Beide Besatzungen sind höchst enthusiastisch in Bezug auf die Motoren, die sauber und effizient laufen über unglaublich lange Flugstrecken hinweg. Das Abdrosseln (um Treibstoff zu sparen) und Hochfahren der Motoren findet nun ohne irgendein Risiko statt, dass die Maschinen Feuer fangen, eine Tendenz, die ehemals weit verbreitet war, als die Motoren erstmals in Benutzung standen …“
Nachtangriffe: Die Methode der He 177-Besatzungen
Trotz der schweren Abwehrbewaffnung sind Einsätze bei Tage ohne eigenen Jagdschutz für die He 177 nicht weniger gefährlich als für die amerikanischen „Fliegenden Festungen“. Für Angriffe auf Schiffsziele entwickeln die Besatzungen daher eine Methode, relativ ungefährdet bei Nacht anzugreifen. Allerdings wird auch dies mit zunehmender Nachtjägertätigkeit des Gegners immer riskanter.
Einer der Bomber oder mehrere (bei größeren Angriffen) werfen auf der einen Seite der gegnerischen Flotte oder des Konvois Leuchtbomben an Fallschirmen ab. Diese schweben nun langsam zu Boden und tauchen die Schiffe in ein fahles Licht, in welchem die Silhouetten gut erkennbar sind. Unwillkürlich richten feindliche Jäger und Flugabwehrkanoniere ihre Aufmerksamkeit in Richtung auf die Lichter.
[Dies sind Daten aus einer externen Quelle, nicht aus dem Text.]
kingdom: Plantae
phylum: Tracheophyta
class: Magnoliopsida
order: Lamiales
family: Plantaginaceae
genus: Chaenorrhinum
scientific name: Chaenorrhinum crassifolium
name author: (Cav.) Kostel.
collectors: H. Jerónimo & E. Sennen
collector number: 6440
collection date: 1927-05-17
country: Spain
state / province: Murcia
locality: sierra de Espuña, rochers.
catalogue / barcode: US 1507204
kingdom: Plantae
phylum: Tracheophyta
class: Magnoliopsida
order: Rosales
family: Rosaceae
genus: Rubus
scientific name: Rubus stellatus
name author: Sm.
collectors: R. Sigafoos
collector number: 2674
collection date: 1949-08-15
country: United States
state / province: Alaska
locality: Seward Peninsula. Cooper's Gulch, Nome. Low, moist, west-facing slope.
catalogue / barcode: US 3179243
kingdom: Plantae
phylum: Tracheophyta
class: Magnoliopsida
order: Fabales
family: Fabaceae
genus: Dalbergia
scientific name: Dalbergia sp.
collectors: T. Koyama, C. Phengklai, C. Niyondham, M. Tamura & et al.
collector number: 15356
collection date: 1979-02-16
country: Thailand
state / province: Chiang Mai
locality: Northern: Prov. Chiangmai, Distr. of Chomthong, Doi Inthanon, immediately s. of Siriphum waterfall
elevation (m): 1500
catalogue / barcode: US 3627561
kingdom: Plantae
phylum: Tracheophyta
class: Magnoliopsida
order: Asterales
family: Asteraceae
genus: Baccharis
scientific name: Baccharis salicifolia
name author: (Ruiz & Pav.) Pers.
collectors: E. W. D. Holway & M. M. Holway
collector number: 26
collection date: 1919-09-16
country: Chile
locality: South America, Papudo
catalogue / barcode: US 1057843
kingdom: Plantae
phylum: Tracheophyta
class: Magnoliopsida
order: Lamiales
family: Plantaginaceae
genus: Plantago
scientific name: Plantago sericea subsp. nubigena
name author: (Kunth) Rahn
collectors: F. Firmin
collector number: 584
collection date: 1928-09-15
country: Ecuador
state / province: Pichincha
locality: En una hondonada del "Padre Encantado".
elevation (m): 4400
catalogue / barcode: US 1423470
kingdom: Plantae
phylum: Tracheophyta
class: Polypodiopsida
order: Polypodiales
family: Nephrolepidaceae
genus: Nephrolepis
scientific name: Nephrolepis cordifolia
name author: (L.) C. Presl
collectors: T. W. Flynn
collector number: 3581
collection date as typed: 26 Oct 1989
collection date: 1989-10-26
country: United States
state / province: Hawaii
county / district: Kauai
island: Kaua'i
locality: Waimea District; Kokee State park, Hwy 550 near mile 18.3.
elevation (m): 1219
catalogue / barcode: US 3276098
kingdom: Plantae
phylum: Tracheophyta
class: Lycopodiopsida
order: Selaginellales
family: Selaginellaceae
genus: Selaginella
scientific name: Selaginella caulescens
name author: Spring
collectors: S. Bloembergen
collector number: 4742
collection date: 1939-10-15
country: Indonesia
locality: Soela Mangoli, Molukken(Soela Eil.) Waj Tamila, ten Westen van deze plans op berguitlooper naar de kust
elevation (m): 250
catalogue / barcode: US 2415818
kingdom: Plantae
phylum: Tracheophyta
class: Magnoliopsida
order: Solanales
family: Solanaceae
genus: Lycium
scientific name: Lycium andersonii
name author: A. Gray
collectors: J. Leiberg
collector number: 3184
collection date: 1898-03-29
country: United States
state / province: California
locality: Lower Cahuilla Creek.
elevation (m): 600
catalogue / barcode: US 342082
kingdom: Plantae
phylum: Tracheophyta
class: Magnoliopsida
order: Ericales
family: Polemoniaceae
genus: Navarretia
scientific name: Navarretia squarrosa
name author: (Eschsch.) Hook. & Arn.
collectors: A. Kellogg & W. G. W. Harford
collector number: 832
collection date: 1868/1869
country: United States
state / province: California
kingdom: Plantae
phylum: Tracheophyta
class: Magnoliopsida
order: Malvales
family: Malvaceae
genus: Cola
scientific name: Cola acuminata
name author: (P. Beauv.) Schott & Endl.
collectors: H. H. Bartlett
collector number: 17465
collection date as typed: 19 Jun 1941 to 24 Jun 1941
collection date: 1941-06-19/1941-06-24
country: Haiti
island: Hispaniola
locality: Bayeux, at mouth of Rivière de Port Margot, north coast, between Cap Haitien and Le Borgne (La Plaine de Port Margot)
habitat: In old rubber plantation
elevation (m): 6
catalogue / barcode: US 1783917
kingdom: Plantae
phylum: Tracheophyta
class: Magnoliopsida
Bis die andere Gruppe der He 177 aus sicherer Entfernung (10-12 Kilometer) von der gegenüberliegenden Seite ihre Gleitbomben abgeworfen hat.
Gründe für den ausbleibenden Erfolg der deutschen Fernbomber
Warum bleibt den deutschen Fernbombern ein ähnlicher Erfolg versagt, wie ihn die alliierten Pulks erzielen? Die Antwort ist einfach und liegt weder an der Technik noch an taktischen Fehlern.
• Mangelnde industrielle Kapazität und Rohstoff-Ressourcen haben den Aufbau einer derartig riesigen strategischen Bomberflotte, wie sie die Amerikaner und auch die Briten zum Einsatz bringen, niemals ermöglicht.
• Selbst wenn eine erheblich höhere Anzahl He 177 früher verfügbar gewesen wäre, hätte es bei Tage an den Möglichkeiten gefehlt, einen ausreichenden Jagdschutz bereitzustellen.
• Und vor allem: Nur etwa 400 dieser Bomber hätten bereits ein Achtel der monatlichen Treibstoffproduktion an Flugbenzin des Jahres 1943 konsumiert. Ab dem Jahr 1944 wird die Treibstoffknappheit immer bedrohlicher …
… was schließlich dazu führt, dass die deutschen Fernbomber ab Mitte 1944 überwiegend am Boden bleiben. Man hat einfach nicht genug Sprit für sie übrig. Den Rest besorgen die alliierten Jagdbomber.
Große Bomber wie die He 177 sind nicht einfach unter Bäumen zu verstecken. Man betrachte hierzu das Foto oben, welches die Wirkung eines amerikanischen Tieffliegerangriffes auf den Flugplatz Schwäbisch Hall augenfällig offenbart.